Tollever glanced at his watch. “Well, don’t pass this up. That’s my advice to you as an old friend. Hitler is very, very important, and something’s going to blow in Europe. I’m overdue at the embassy.”
Victor Henry walked him outside to his shiny gray Mercedes. Tollever’s gait was shaky, but he spoke with calm clarity. “Pug, if you do go, call me. I’ll give you a book full of phone numbers of the right men to talk to. In fact –” A twisted grin came and went on his face. “No, the numbers of the little fräuleins would be wasted on you, wouldn’t they? Well, I’ve always admired the hell out of you.” He clapped Henry’s shoulder. “God, I’m looking forward to this party! I haven’t drunk a decent glass of Moselle since I left Berlin.”
Reentering the house, Victor Henry almost stumbled over a suitcase and a hatbox. His daughter stood at the foyer mirror in a green wool suit, putting on a close-fitting hat. Rhoda was watching her, and Warren waited, trenchcoat slung on his shoulder, holding his old pigskin valise. “What’s this, Madeline? Where are you going?”
She smiled at him, opening wide dark eyes. “Oh, didn’t Mom tell you? Warren’s taking me to New York.”
Pug looked dourly at Rhoda, who said, “Anything wrong with that, dear? Warren’s lined up extra tickets for the shows. She loves the theatre and there’s precious little in Washington.”
“But has college closed down? Is this the Easter vacation?”
The daughter said, “I’m caught up in my work. It’s only for two days, and I don’t have any tests.”

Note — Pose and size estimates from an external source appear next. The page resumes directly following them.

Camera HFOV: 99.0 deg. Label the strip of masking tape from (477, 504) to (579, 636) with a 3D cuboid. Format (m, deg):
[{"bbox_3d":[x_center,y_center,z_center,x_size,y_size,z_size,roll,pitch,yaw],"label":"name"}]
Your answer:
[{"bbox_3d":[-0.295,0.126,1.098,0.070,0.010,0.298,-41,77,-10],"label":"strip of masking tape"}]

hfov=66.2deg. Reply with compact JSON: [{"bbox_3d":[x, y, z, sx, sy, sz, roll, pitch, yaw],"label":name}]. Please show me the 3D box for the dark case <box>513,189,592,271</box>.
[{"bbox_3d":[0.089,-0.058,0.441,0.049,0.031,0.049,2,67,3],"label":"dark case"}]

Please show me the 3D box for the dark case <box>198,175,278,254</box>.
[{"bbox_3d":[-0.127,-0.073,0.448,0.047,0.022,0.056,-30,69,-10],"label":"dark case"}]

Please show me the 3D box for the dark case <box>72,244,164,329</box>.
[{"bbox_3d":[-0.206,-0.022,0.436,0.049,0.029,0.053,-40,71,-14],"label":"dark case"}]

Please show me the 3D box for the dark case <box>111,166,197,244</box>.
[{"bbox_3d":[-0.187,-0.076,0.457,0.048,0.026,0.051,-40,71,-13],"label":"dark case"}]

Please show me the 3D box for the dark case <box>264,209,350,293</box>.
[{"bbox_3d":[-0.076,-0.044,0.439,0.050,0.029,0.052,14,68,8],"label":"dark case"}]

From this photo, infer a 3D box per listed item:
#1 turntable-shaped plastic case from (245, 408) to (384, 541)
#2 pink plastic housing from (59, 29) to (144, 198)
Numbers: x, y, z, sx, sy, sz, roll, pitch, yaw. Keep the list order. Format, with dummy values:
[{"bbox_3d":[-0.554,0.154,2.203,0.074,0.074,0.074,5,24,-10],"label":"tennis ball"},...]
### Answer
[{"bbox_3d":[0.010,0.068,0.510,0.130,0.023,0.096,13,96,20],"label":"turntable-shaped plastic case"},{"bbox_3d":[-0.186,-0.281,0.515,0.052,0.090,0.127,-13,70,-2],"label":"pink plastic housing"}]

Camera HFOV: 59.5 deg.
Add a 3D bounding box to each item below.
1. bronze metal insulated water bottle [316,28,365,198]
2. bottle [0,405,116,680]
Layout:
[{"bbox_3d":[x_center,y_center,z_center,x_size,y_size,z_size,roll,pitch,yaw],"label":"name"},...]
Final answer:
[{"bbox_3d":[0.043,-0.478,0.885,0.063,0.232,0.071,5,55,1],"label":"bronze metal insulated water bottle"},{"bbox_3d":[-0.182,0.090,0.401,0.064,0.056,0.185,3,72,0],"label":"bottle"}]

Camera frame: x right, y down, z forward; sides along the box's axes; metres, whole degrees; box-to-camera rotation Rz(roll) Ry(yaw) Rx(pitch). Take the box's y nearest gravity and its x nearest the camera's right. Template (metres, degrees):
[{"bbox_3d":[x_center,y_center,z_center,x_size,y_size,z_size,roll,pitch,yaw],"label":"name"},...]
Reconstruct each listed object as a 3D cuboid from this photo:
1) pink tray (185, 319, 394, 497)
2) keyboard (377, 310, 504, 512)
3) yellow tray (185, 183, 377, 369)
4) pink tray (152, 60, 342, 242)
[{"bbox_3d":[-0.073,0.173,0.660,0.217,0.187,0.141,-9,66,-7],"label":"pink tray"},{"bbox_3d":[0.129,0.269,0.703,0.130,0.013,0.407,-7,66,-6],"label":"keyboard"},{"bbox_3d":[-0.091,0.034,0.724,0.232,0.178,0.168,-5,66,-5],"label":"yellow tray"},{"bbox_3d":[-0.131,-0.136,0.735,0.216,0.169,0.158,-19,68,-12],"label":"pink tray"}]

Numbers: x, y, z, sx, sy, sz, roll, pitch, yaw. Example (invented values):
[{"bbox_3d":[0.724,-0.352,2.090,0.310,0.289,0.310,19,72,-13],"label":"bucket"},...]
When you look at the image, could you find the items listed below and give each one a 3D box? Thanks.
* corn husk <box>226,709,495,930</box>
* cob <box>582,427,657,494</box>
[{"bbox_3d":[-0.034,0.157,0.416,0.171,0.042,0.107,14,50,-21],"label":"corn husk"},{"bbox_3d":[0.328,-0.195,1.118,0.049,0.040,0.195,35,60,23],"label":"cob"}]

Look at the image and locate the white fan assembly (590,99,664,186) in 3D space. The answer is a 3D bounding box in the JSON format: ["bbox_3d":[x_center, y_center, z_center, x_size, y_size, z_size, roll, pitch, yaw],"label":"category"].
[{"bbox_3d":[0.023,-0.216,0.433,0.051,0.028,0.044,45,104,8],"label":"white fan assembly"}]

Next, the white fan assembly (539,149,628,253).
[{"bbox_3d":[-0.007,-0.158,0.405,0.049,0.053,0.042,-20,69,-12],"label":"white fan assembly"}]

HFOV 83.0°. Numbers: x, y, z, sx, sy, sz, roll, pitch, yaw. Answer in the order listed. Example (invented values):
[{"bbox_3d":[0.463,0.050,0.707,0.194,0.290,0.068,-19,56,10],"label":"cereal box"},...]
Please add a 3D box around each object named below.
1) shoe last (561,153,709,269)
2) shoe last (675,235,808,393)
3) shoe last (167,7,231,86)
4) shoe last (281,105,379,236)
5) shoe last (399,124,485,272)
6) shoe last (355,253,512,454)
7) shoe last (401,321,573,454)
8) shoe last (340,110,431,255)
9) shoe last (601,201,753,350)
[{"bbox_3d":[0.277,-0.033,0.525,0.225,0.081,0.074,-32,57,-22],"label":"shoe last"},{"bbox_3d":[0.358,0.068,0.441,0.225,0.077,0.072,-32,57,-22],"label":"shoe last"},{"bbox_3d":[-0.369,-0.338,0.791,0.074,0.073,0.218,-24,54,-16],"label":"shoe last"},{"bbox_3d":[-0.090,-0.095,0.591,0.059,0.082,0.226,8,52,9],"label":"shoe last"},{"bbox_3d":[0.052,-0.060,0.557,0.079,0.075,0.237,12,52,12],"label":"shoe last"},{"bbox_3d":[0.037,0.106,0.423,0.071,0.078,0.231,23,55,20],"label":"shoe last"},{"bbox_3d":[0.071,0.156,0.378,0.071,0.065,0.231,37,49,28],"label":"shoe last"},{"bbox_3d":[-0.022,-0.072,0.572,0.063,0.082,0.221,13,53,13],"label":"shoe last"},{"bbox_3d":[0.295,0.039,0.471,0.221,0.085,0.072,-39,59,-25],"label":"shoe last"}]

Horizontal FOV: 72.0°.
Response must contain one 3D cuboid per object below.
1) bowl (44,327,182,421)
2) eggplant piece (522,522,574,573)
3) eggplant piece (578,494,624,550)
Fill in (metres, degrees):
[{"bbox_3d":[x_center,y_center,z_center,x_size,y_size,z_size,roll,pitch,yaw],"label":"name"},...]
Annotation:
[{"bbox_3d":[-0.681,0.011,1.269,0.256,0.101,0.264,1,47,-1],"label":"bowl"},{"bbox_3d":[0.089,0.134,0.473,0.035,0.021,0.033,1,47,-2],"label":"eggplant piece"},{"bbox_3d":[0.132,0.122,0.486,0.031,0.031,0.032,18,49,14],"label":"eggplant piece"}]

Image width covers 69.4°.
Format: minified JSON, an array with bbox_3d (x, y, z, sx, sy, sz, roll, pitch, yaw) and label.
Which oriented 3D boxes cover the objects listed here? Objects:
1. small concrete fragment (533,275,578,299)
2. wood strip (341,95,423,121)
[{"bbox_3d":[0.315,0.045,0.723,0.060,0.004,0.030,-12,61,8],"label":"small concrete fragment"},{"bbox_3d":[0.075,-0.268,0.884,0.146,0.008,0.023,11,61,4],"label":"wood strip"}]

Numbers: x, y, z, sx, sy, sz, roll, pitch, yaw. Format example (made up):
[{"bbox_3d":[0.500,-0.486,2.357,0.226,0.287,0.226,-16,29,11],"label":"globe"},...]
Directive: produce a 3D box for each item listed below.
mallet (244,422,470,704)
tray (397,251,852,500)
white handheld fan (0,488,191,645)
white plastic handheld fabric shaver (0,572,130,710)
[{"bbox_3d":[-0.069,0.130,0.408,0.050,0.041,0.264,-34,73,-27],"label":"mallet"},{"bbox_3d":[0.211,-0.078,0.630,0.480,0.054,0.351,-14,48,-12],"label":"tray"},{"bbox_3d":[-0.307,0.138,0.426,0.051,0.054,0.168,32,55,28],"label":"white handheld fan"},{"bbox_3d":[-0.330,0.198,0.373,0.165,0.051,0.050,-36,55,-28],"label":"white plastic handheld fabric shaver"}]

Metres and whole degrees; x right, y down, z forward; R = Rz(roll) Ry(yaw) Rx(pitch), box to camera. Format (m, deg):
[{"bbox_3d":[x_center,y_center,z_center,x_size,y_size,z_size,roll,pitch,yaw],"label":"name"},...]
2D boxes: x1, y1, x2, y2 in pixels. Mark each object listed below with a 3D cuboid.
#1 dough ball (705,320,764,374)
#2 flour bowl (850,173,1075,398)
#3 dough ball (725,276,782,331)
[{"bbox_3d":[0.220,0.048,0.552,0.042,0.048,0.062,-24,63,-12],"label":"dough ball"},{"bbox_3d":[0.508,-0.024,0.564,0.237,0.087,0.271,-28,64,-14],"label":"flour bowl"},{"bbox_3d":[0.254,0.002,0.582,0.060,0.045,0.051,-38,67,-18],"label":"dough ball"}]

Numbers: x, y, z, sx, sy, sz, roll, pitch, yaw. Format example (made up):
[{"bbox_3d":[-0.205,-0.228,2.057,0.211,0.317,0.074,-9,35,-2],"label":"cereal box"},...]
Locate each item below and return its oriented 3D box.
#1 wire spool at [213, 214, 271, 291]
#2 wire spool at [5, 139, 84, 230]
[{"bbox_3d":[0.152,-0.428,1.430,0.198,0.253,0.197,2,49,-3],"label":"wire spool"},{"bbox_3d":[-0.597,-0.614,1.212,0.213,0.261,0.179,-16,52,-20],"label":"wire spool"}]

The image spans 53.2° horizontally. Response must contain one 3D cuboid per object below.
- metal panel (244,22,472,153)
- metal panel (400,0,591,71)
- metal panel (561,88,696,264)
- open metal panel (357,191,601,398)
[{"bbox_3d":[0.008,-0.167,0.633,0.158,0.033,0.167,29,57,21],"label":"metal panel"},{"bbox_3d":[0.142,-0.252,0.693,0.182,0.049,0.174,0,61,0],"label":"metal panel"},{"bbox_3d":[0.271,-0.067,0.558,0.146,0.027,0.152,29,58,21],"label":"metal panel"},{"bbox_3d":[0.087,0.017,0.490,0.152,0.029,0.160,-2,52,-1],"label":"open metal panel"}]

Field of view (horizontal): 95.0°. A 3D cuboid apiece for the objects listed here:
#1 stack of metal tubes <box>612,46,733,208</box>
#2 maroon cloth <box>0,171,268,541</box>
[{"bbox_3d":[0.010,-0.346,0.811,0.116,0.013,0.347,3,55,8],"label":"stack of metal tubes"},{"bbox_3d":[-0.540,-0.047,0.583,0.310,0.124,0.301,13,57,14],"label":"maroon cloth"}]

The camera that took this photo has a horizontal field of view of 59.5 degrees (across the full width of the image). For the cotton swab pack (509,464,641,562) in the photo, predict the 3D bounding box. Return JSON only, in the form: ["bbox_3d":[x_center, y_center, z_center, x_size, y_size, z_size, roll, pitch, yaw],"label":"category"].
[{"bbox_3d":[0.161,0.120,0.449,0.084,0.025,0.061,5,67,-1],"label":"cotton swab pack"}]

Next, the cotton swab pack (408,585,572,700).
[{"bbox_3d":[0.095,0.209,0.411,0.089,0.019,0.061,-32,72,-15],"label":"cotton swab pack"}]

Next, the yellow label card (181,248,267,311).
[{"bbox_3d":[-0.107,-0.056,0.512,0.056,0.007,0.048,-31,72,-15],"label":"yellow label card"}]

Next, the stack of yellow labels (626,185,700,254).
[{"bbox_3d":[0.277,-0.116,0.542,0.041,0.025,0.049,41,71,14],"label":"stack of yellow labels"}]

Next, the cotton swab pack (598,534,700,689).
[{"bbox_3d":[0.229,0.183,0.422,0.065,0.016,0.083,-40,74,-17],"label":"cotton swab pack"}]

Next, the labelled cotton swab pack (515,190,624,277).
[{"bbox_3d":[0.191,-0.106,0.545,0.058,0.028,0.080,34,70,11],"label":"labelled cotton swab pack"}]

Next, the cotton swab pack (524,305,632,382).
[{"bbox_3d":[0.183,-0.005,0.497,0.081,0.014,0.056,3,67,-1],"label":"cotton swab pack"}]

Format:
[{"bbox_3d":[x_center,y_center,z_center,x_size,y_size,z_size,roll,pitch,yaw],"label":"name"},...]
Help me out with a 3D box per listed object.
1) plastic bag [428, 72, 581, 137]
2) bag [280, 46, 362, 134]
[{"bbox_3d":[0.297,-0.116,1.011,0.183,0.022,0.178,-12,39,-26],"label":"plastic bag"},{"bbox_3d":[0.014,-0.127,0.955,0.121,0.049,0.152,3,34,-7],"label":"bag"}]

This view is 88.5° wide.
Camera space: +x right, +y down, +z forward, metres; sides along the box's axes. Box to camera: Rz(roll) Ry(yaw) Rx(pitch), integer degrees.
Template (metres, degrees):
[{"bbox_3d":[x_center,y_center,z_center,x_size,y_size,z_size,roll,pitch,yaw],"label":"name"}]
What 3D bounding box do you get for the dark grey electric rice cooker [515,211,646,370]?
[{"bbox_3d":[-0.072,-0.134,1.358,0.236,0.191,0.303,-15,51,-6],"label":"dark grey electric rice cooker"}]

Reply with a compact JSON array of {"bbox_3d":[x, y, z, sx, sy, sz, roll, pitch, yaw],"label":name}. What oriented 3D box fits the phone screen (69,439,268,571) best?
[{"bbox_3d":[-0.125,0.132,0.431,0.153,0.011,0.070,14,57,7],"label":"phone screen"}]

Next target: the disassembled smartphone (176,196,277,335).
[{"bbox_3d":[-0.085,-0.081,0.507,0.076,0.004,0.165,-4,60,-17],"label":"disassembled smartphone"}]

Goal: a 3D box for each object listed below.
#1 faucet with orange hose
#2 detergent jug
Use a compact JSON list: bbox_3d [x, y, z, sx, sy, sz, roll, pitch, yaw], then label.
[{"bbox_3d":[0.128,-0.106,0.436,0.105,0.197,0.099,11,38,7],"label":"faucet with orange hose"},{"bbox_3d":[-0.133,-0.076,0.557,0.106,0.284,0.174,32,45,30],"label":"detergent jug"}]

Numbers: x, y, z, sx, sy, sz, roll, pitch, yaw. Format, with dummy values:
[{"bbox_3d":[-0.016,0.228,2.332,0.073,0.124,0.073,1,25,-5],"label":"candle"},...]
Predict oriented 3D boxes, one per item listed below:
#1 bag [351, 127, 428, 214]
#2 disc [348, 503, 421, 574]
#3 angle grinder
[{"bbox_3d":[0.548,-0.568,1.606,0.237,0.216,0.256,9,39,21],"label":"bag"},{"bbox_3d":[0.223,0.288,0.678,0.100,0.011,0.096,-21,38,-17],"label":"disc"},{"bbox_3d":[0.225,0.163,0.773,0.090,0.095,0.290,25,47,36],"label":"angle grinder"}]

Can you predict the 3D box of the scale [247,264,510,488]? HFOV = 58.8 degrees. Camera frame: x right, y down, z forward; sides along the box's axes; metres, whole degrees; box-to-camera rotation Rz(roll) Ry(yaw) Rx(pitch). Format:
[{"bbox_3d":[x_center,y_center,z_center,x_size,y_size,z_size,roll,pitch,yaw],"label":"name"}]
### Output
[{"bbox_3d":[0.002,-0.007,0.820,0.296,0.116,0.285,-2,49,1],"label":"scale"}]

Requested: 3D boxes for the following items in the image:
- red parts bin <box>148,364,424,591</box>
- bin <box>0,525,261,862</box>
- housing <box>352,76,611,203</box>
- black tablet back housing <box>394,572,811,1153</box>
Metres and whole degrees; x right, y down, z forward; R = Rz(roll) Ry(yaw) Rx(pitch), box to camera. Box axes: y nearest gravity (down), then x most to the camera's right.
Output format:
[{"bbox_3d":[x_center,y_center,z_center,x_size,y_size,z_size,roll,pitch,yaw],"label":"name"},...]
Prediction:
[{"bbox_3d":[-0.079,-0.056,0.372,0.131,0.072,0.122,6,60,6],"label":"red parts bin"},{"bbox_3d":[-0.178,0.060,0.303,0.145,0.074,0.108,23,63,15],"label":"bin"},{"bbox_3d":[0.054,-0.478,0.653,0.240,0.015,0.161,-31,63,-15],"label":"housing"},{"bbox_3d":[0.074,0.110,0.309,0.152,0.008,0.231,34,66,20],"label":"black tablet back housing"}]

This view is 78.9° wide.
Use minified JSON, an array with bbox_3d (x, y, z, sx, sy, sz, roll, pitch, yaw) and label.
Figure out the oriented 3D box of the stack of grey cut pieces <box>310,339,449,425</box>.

“And where would you stay?”
Warren put in, “There’s this Hotel Barbizon for women.”
“I don’t like this,” Victor Henry said.
Madeline glanced at him with melting appeal. Nineteen and slight, with Rhoda’s skin and a pert figure, she oddly resembled her father, in the deep-set brown eyes and the determined air. She tried wrinkling her small nose at him. Often that made him laugh, and won her point. This time his face did not change. Madeline glanced at her mother and then at Warren for support, but it was not forthcoming. A little smile curved Madeline’s mouth, more ominous perhaps than a rebellious tantrum; a smile of indulgence. She took off her hat. “Well, okay! That’s that. Warren, I hope you can get rid of those extra tickets. When’s dinner?”
“Any time,” Rhoda said.
Warren donned his trench coat and picked up the suitcase. “Say, incidentally, Dad, did I mention that a couple of months ago my exec put in for flight training? I sent in one of the forms too, just for the hell of it. Well, Chet was snooping around BuNav today. It seems we both have a chance.”
“Flight training?” Rhoda looked unhappy. “You mean you’re becoming a carrier pilot? Just like that? Without consulting your father?”
“Why, Mom, it’s just something else to qualify in. I think it makes sense. Doesn’t it, sir?”